> _Exercise objective_
Without changing anything, set down every line shown below.

> _Data shown_

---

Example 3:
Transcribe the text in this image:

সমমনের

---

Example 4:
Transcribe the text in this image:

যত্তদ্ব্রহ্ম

> _Your response_
---

Example 3:
Transcribe the text in this image:

সমমনের

---

Example 4:
Transcribe the text in this image:

যত্তদ্ব্রহ্ম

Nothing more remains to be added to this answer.